[Stored items]
▼

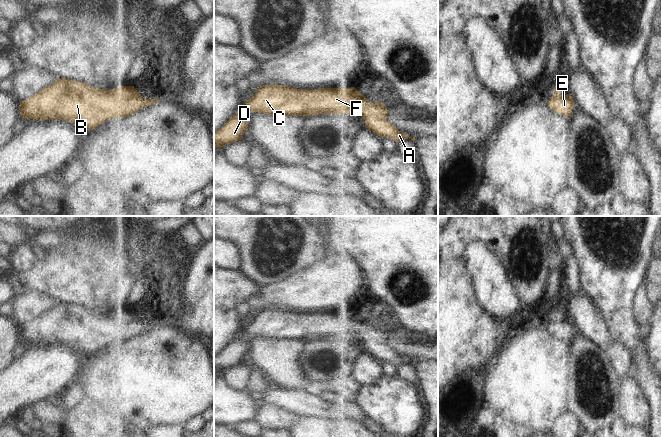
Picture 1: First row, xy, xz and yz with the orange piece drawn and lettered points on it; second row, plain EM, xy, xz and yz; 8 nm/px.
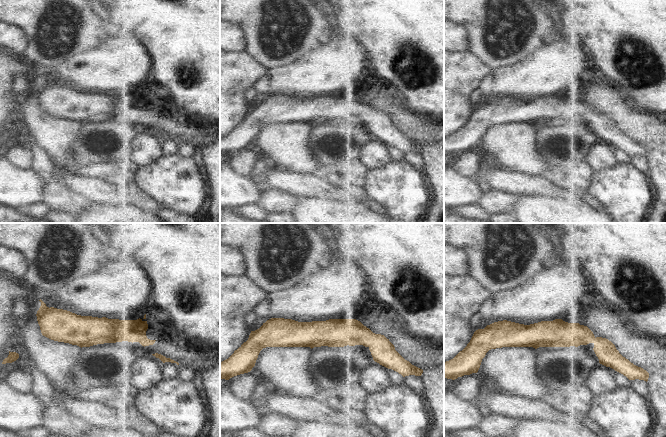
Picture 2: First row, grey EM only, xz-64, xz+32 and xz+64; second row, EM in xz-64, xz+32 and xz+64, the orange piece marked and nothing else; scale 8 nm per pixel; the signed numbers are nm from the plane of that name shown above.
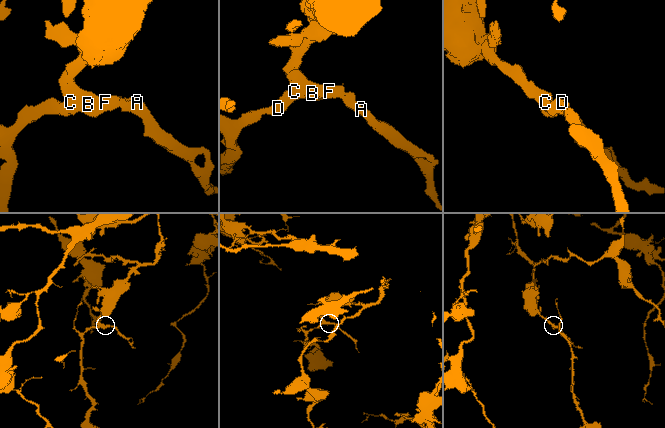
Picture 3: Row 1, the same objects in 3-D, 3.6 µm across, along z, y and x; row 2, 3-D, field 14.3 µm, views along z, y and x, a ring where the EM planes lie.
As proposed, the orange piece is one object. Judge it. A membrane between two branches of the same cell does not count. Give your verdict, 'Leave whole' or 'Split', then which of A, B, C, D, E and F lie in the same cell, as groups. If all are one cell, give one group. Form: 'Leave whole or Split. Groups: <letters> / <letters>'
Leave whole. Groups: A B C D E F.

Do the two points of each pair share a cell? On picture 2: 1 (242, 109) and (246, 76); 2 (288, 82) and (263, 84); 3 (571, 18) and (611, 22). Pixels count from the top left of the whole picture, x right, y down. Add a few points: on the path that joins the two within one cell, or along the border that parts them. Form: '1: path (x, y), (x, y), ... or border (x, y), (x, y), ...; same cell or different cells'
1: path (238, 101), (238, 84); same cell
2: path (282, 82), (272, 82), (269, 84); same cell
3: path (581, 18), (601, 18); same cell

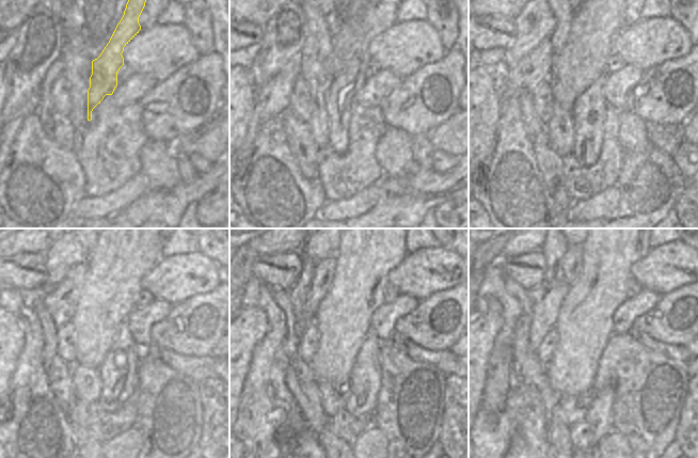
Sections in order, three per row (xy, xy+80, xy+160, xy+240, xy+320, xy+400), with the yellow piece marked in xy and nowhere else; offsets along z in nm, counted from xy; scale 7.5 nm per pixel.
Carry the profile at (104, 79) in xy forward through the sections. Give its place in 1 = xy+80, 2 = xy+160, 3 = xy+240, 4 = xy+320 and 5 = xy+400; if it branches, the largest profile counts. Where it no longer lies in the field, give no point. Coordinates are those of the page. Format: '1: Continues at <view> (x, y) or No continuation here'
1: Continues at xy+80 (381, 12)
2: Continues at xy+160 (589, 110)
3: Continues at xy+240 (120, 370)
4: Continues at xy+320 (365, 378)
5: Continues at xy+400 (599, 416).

▲
▼

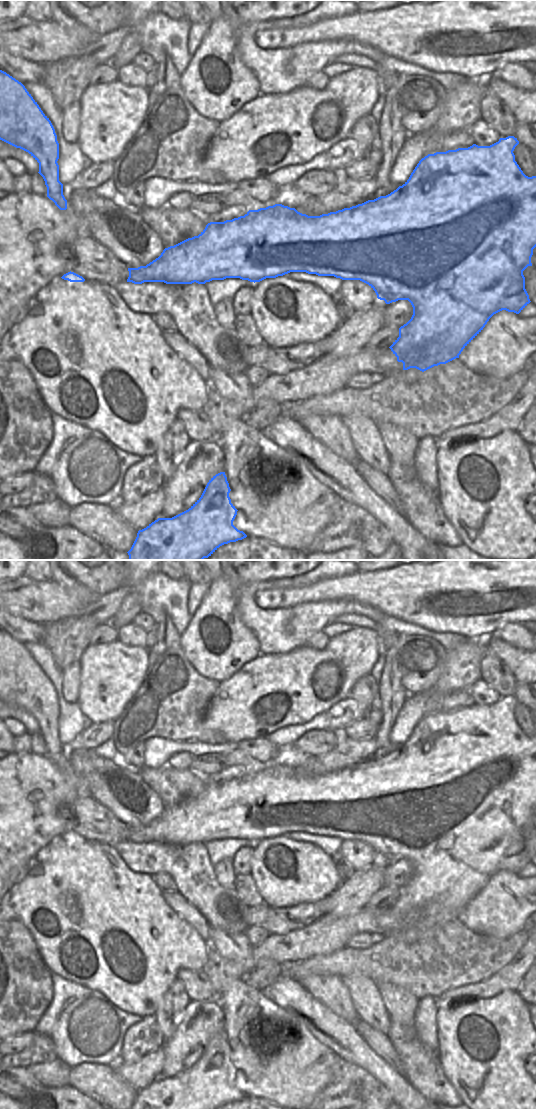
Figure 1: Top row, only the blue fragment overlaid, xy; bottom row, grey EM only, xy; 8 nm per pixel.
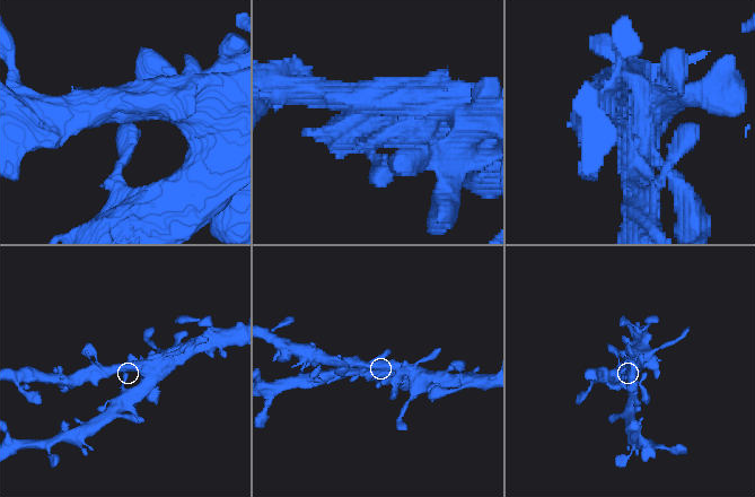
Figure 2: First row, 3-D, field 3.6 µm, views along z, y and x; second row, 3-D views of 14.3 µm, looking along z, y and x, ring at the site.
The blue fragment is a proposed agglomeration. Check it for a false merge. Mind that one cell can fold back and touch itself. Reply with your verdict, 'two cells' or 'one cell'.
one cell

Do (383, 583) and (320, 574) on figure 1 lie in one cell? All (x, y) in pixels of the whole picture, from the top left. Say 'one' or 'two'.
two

▲
▼

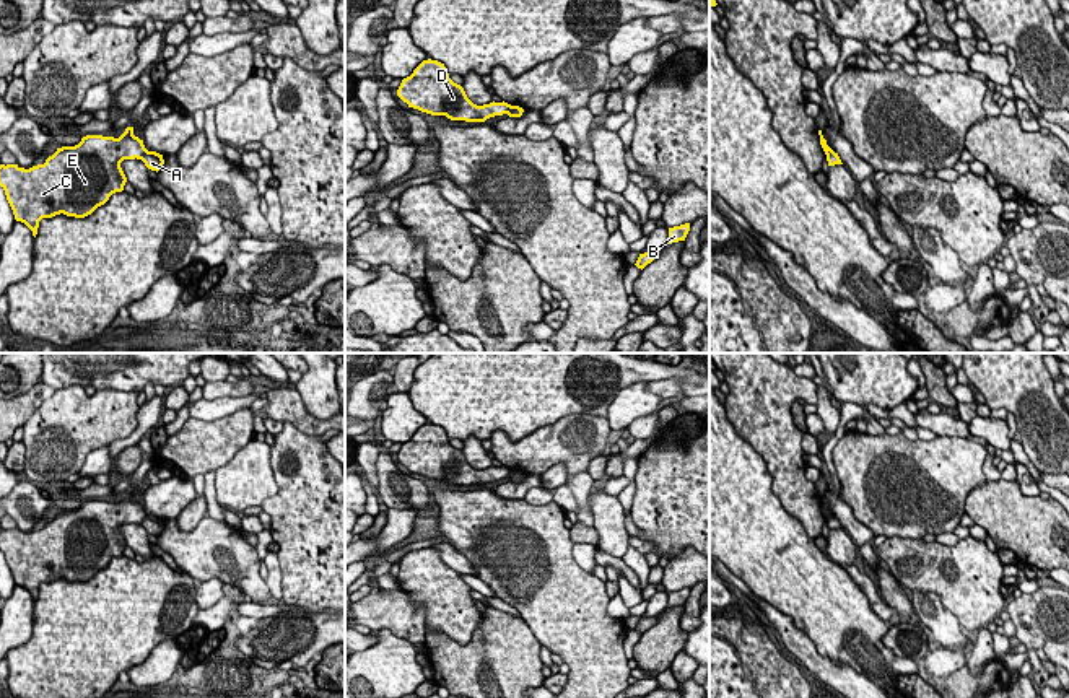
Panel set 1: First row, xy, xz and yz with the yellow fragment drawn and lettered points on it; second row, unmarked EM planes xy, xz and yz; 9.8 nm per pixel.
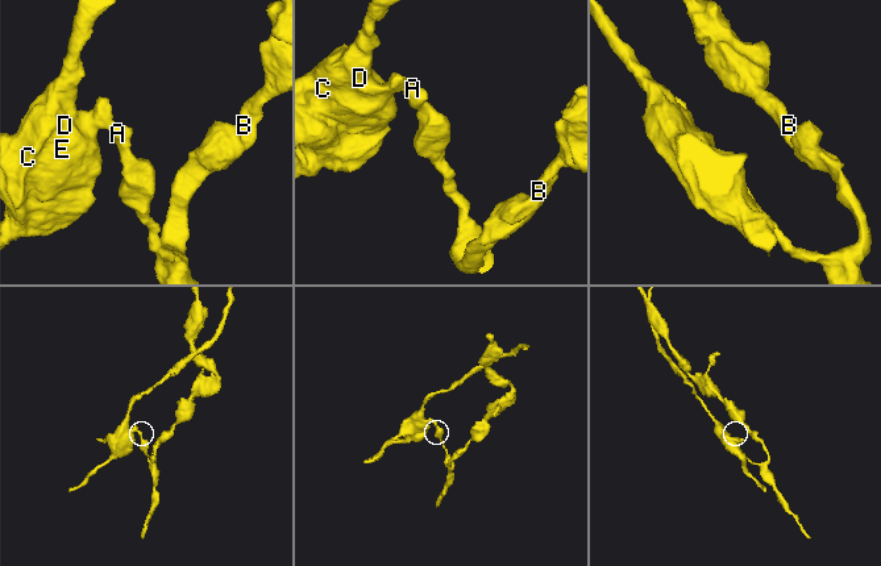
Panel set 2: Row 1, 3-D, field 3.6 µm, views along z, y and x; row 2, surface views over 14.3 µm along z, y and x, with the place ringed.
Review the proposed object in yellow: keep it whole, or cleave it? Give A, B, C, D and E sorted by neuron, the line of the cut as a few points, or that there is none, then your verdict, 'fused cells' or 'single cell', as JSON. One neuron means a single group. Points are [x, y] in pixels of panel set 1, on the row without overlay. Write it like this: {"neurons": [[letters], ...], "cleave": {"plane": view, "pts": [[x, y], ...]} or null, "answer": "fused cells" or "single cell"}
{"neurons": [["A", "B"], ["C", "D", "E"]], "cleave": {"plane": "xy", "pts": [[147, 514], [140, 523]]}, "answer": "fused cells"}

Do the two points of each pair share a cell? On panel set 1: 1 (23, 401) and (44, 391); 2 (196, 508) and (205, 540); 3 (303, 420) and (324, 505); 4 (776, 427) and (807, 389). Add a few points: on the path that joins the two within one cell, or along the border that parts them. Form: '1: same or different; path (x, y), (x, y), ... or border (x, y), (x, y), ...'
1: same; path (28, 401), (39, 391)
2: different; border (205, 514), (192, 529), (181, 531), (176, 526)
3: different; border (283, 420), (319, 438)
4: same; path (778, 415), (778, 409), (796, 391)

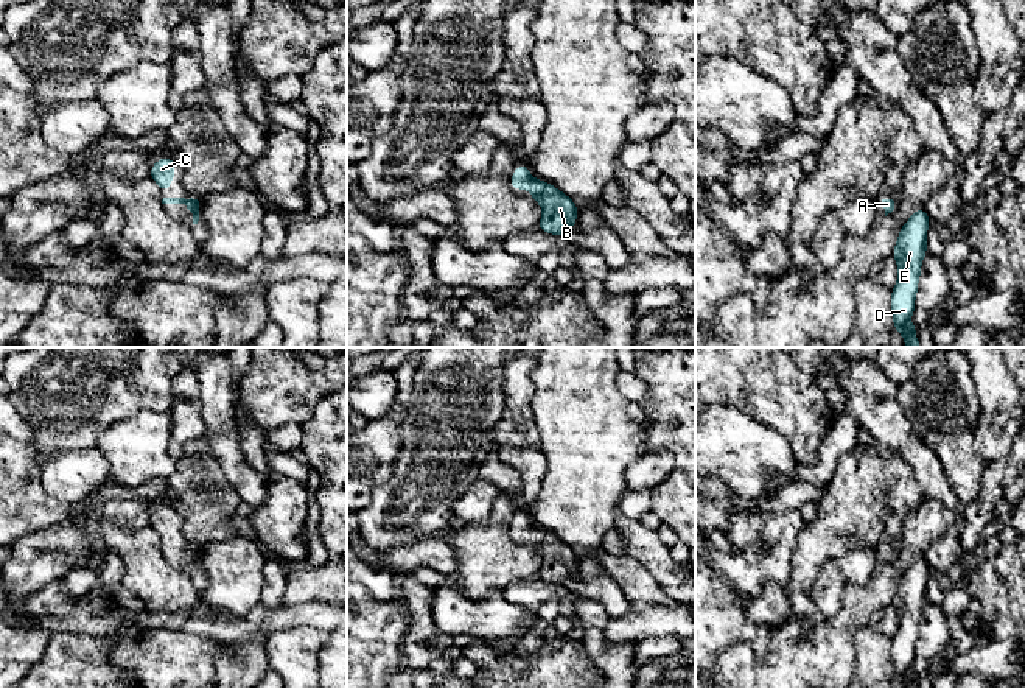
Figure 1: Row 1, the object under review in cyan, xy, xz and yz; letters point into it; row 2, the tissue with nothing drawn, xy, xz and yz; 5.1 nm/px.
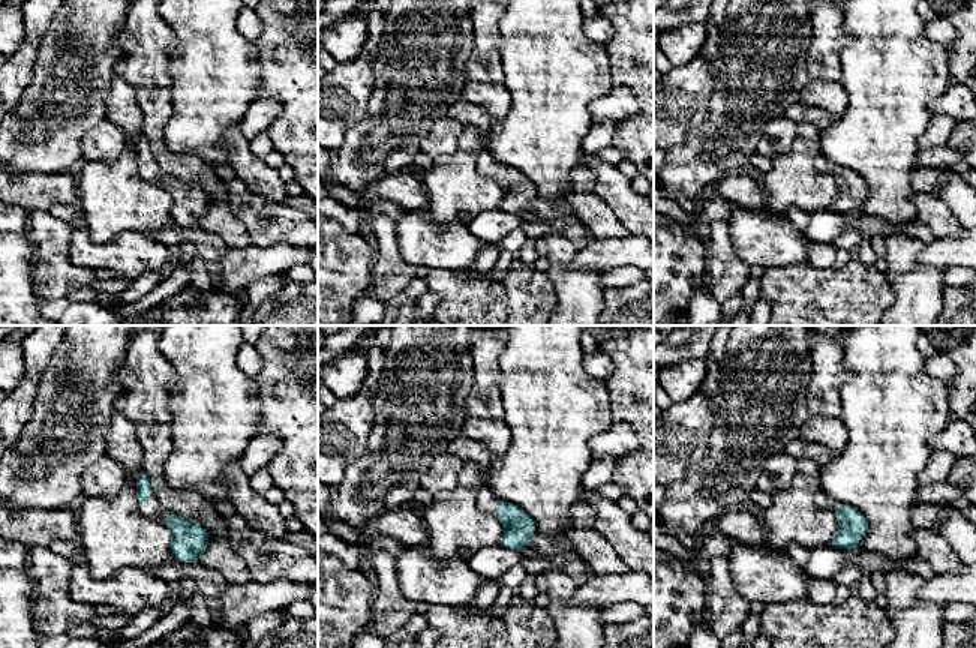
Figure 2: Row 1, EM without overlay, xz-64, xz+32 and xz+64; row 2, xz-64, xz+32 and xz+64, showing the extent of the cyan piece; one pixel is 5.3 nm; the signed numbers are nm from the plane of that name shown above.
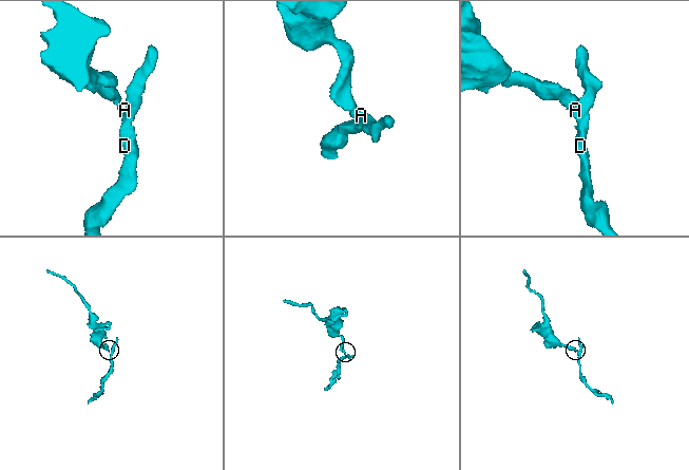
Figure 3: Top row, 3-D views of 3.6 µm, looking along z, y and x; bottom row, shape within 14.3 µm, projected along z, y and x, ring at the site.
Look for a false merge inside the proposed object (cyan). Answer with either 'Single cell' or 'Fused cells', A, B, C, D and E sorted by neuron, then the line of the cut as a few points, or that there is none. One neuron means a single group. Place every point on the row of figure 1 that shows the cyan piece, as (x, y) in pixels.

▲

YOUR ASSIGNMENT: If a line of the records includes the string "else", copy it out.

FINISHED EXERCISE:
Picture 2: First row, grey EM only, xz-64, xz+32 and xz+64; second row, EM in xz-64, xz+32 and xz+64, the orange piece marked and nothing else; scale 8 nm per pixel; the signed numbers are nm from the plane of that name shown above.
Sections in order, three per row (xy, xy+80, xy+160, xy+240, xy+320, xy+400), with the yellow piece marked in xy and nowhere else; offsets along z in nm, counted from xy; scale 7.5 nm per pixel.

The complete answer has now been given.